How Jordan Tatgenhorst Found Fulfillment in On-the-Job Training
As a mechanical engineering major, senior Jordan Tatgenhorst secured an internship at Komatsu America Corp. with the System and Components group and Vehicle Development Group, working with truck applications and new products.
Although several of her courses prepared her for the experience, she acknowledges most of what she learned on the job can’t be taught in a classroom but through on-the-job training and actively performing tasks.
“The most important thing is to constantly search for opportunities that aren’t immediately provided to you because they often lead to the most gratifying experiences,” she said.
Bradley encourages mechanical engineering students to participate in internships for professional development. Tatgenhorst embraced the opportunity and put her engineering skills to task, designing and making a bracket for a piece of machinery.
“I ended up making and presenting three brackets that could potentially fit in different spaces,” she said, noting how her team provided feedback and ways to improve the design. “They ended up using the bracket at the proving grounds in their testing kit. It was very cool to see it being used. I felt like I did something important.”
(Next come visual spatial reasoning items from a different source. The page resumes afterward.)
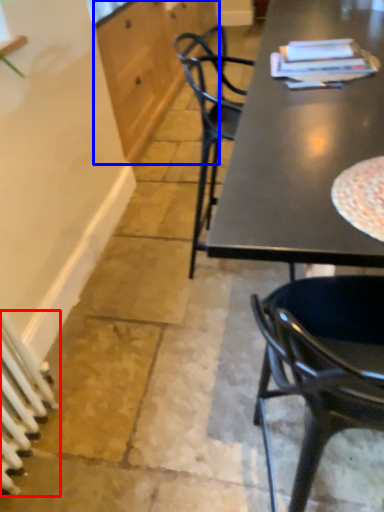
Question: Which object is closer to the camera taking this photo, radiator (highlighted by a red box) or cabinetry (highlighted by a blue box)?

Choices:
 (A) radiator
 (B) cabinetry

Answer: (A)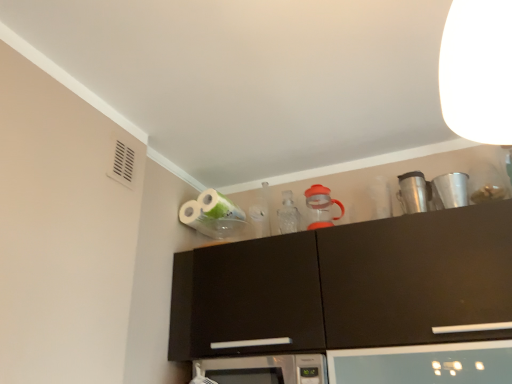
Question: From a real-world perspective, is white glossy toilet paper at upper center physically below orange plastic pitcher at upper center, which is the first appliance in left-to-right order?

Choices:
 (A) no
 (B) yes

Answer: (A)

Question: Can you confirm if white glossy toilet paper at upper center is positioned to the right of orange plastic pitcher at upper center, which is the first appliance in left-to-right order?

Choices:
 (A) yes
 (B) no

Answer: (B)

Question: From the image's perspective, is white glossy toilet paper at upper center located beneath orange plastic pitcher at upper center, the 3th appliance viewed from the right?

Choices:
 (A) yes
 (B) no

Answer: (A)

Question: Is white glossy toilet paper at upper center taller than orange plastic pitcher at upper center, the 3th appliance viewed from the right?

Choices:
 (A) yes
 (B) no

Answer: (B)

Question: Are white glossy toilet paper at upper center and orange plastic pitcher at upper center, which is the first appliance in left-to-right order, far apart?

Choices:
 (A) yes
 (B) no

Answer: (B)

Question: Does white glossy toilet paper at upper center have a greater width compared to orange plastic pitcher at upper center, which is the first appliance in left-to-right order?

Choices:
 (A) no
 (B) yes

Answer: (B)

Question: Is silver metallic microwave at center smaller than white glossy toilet paper at upper center?

Choices:
 (A) no
 (B) yes

Answer: (A)

Question: Is white glossy toilet paper at upper center located within silver metallic microwave at center?

Choices:
 (A) yes
 (B) no

Answer: (B)

Question: From a real-world perspective, does silver metallic microwave at center sit lower than white glossy toilet paper at upper center?

Choices:
 (A) no
 (B) yes

Answer: (B)

Question: Considering the relative sizes of silver metallic microwave at center and white glossy toilet paper at upper center in the image provided, is silver metallic microwave at center thinner than white glossy toilet paper at upper center?

Choices:
 (A) no
 (B) yes

Answer: (A)

Question: Can you confirm if silver metallic microwave at center is positioned to the left of white glossy toilet paper at upper center?

Choices:
 (A) yes
 (B) no

Answer: (B)

Question: From the image's perspective, would you say silver metallic microwave at center is shown under white glossy toilet paper at upper center?

Choices:
 (A) yes
 (B) no

Answer: (A)

Question: From the image's perspective, is orange plastic pitcher at upper center, the 3th appliance viewed from the right, under shiny metallic coffee cup at upper right, the 2th appliance in the left-to-right sequence?

Choices:
 (A) yes
 (B) no

Answer: (A)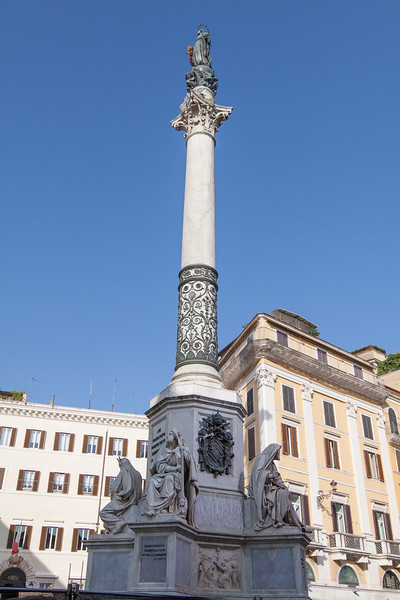
The width and height of the screenshot is (400, 600). Identify the location of flared ends of column top. (226, 113), (196, 102), (177, 121).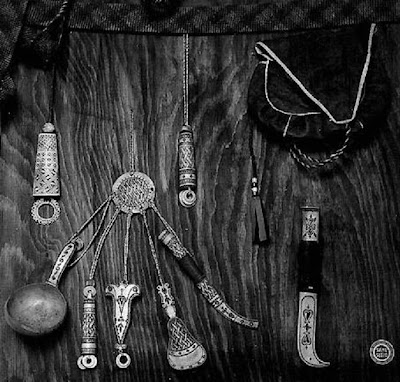
Find the location of a particular element. cords is located at coordinates (54, 74), (185, 79), (132, 137).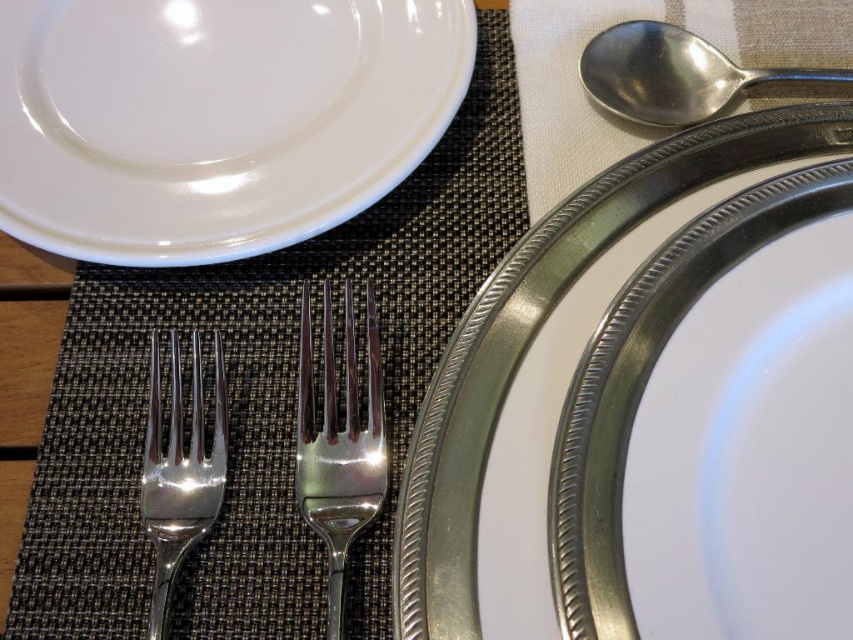
Question: Which object is the closest to the metallic silver plate at center?

Choices:
 (A) polished silver fork at center-left
 (B) polished silver fork at center

Answer: (B)

Question: Which object is the closest to the white glossy plate at upper left?

Choices:
 (A) polished silver fork at center
 (B) metallic silver plate at center
 (C) silver metallic spoon at upper right
 (D) polished silver fork at center-left

Answer: (A)

Question: Does white glossy plate at upper left have a larger size compared to silver metallic spoon at upper right?

Choices:
 (A) yes
 (B) no

Answer: (A)

Question: Which point appears farthest from the camera in this image?

Choices:
 (A) (195, 336)
 (B) (604, 84)
 (C) (444, 545)

Answer: (B)

Question: Does silver metallic spoon at upper right have a smaller size compared to polished silver fork at center-left?

Choices:
 (A) no
 (B) yes

Answer: (A)

Question: Does metallic silver plate at center have a larger size compared to polished silver fork at center-left?

Choices:
 (A) yes
 (B) no

Answer: (A)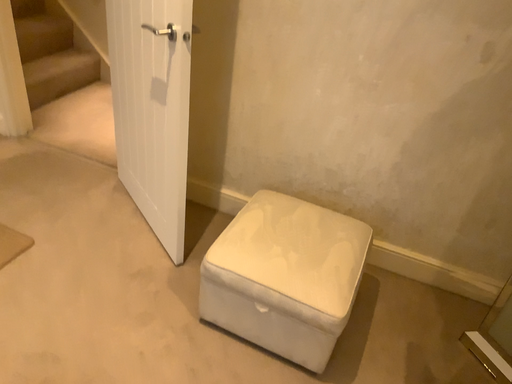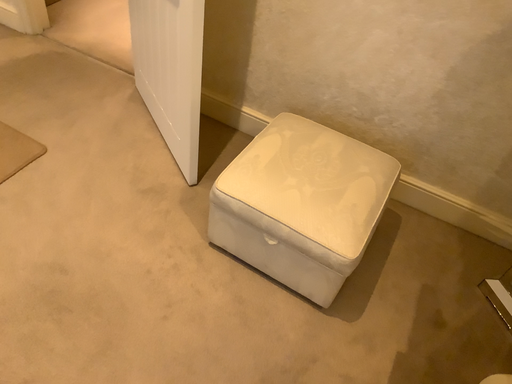
Question: Which way did the camera rotate in the video?

Choices:
 (A) rotated downward
 (B) rotated upward

Answer: (A)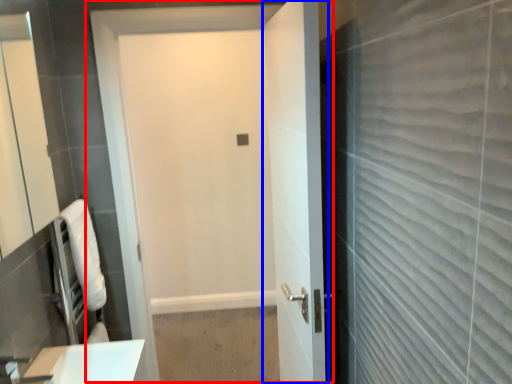
Question: Which object is further to the camera taking this photo, door (highlighted by a red box) or door (highlighted by a blue box)?

Choices:
 (A) door
 (B) door

Answer: (A)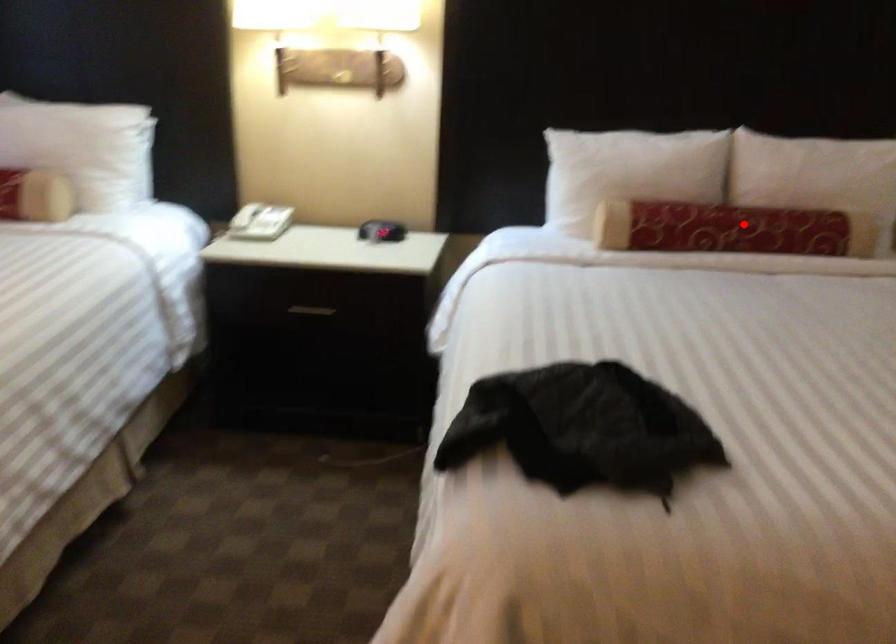
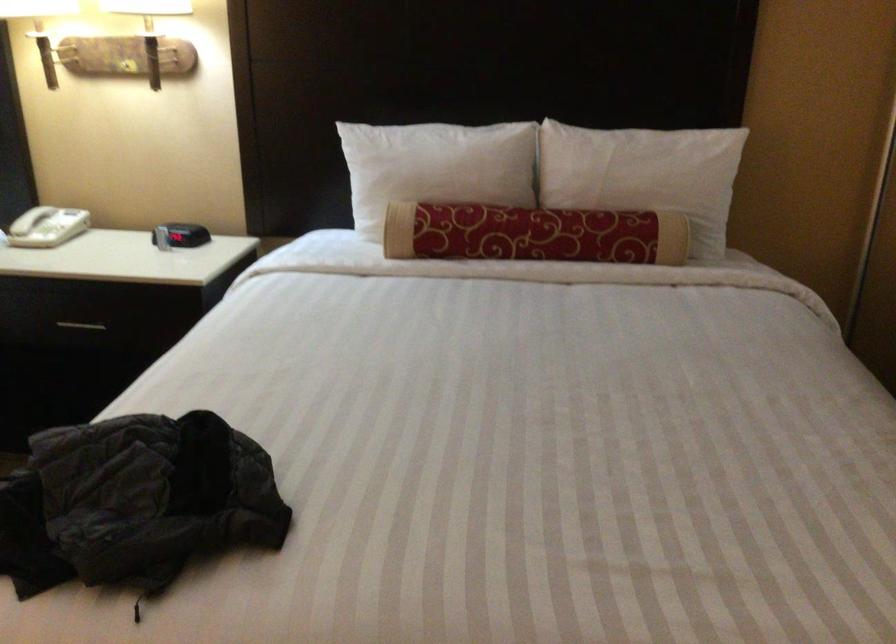
Find the pixel in the second image that matches the highlighted location in the first image.

(533, 234)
Flying to Komatsu’s testing facilities in Arizona to observe their testing procedures was a highlight of the internship. Not to mention, it was her first time flying solo without her parents. Sometimes the journey is half the experience!
Encouraged by the internship, Tatgenhorst came away more self-assured and confident.
“I always had self-doubt when I didn’t know how to do something, or if it didn’t come naturally. However, working with a team showed me that I don’t have to be an expert in everything, and I don’t have to be the smartest to be successful.
“If I am passionate about something, then success will find me.”